Le Ministère de l'Enseignement Supérieur, Universitaire, Recherche Scientifique et Innovations (ESURSI) franchit une nouvelle étape dans sa transformation numérique. Par un communiqué officiel daté du 9 février 2026, le cabinet de la Ministre a annoncé le lancement d'une opération d'identification électronique destinée aux candidats des écoles doctorales pour l'année 2026.

Cette mesure, qui a débuté ce lundi 9 février, vise à assurer une "gestion efficiente et coordonnée de la mise en place des écoles doctorales". Elle concerne tous les candidats inscrits en Diplôme d'Études Approfondies (DEA), Diplôme d'Études Spécialisées (DES) et en thèse de doctorat.
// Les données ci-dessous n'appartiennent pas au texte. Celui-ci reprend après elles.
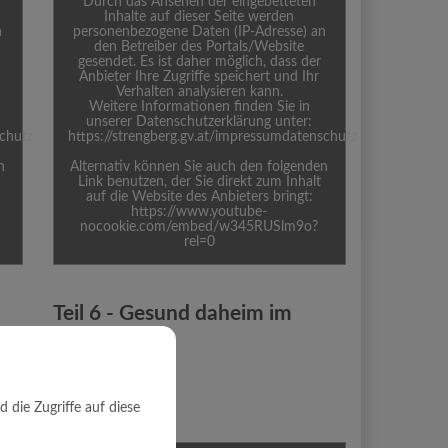
Durch das Ansehen der eingebetteten
Inhalte auf dieser Seite werden
n
personenbezogene Daten (IP-Adresse) an
den Betreiber des Portals/Website
gesendet. Es ist daher möglich, dass der
Anbieter Ihre Zugriffe speichert und Ihr
Verhalten analysieren kann.
Weitere Informationen finden Sie in
unserer Datenschutzerklärung unter:
schutz
https://strengberg.gv.at/impressumdatenschutz
n
Alternativ können Sie auch den folgenden
Link benutzen, der Sie direkt zum Inhalt
auf die Website des Anbieters bringt:
https://www.youtube-
nocookie.com/embed/w345RUSlm9o?
rel=0
Teil 6 - Gesund daheim im
Eigenheim
Tut Gut
die Zugriffe auf diese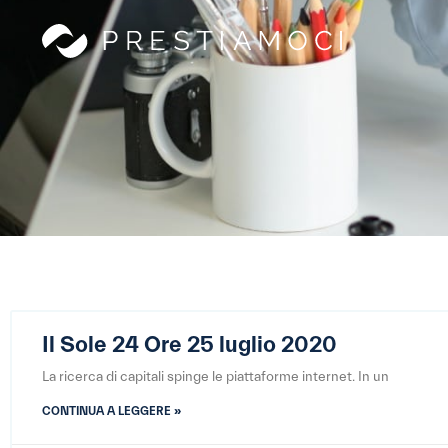
Il Sole 24 Ore 25 luglio 2020
La ricerca di capitali spinge le piattaforme internet. In un
CONTINUA A LEGGERE »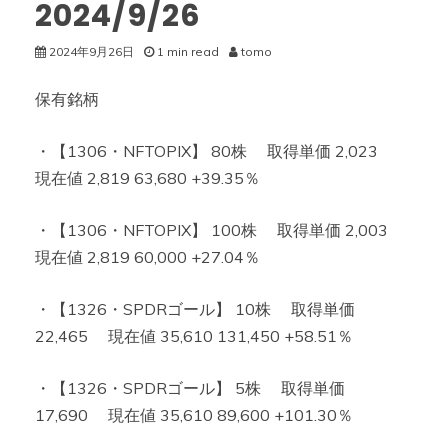
2024/9/26
2024年9月26日
1 min read
tomo
保有銘柄
・【1306・NFTOPIX】 80株 取得単価 2,023
現在値 2,819 63,680 +39.35％
・【1306・NFTOPIX】 100株 取得単価 2,003
現在値 2,819 60,000 +27.04％
・【1326・SPDRゴール】 10株 取得単価
22,465 現在値 35,610 131,450 +58.51％
・【1326・SPDRゴール】 5株 取得単価
17,690 現在値 35,610 89,600 +101.30％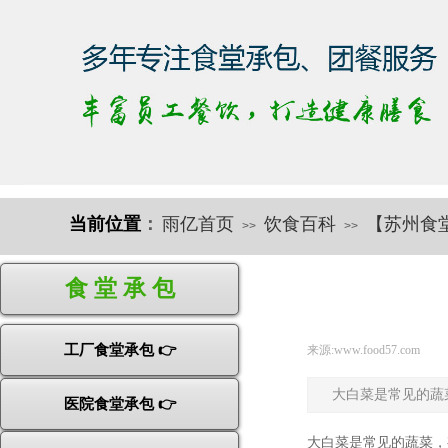
当前位置
：
雨亿首页
饮食百科
【苏州食
>>
>>
快速导航
食 堂 承 包
工厂食堂承包 👉
来源:
www.food57.com
|
大白菜是常见的蔬
医院食堂承包 👉
大白菜是常见的蔬菜，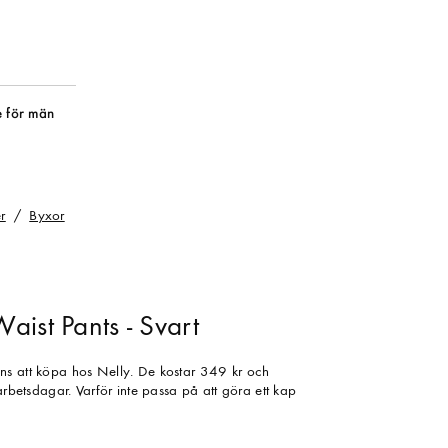
 för män
r
Byxor
ist Pants - Svart
ns att köpa hos Nelly. De kostar 349 kr och
 arbetsdagar. Varför inte passa på att göra ett kap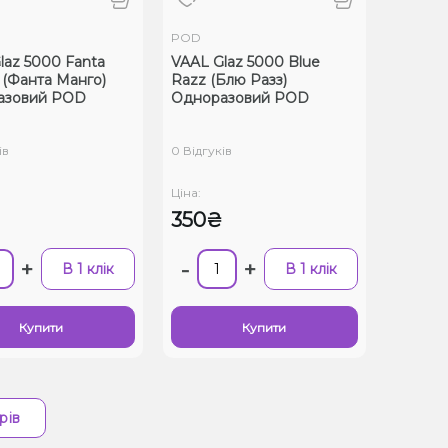
POD
laz 5000 Fanta
VAAL Glaz 5000 Blue
(Фанта Манго)
Razz (Блю Разз)
азовий POD
Одноразовий POD
ів
0 Відгуків
Ціна:
350₴
+
-
+
В 1 клік
В 1 клік
Купити
Купити
рів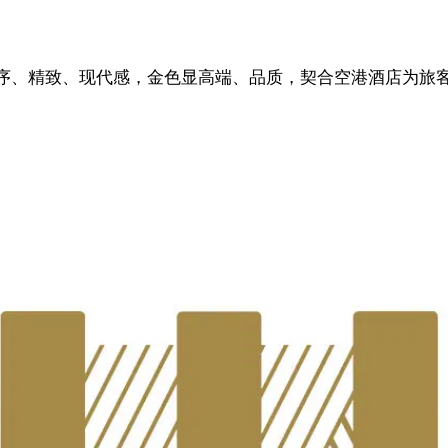
递秩序、精致、现代感，金色显高端、品质，契合空港酒店为旅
Le communiqué, signé par le Professeur Makindu Massamba Kaba Hilaire, Directeur de Cabinet, s'adresse principalement aux Chefs d'Établissements et aux apprenants concernés.

Les candidats sont invités à s'enregistrer obligatoirement en ligne via un formulaire électronique. La date limite pour cette procédure est fixée au lundi 23 février 2026, à minuit. Les apprenants concernés sont appelés à s'enregistrer exclusivement via le formulaire électronique disponible à l'adresse suivante : https://apprenants.minesursi.gouv.cd/.

Le ministère a insisté sur le fait que "seuls les formulaires au format électronique seront acceptés", marquant ainsi une volonté claire de transition de la matérialisation à la numérisation des procédures administratives pour plus d'efficacité et de transparence dans le secteur de l'enseignement supérieur en République Démocratique du Congo.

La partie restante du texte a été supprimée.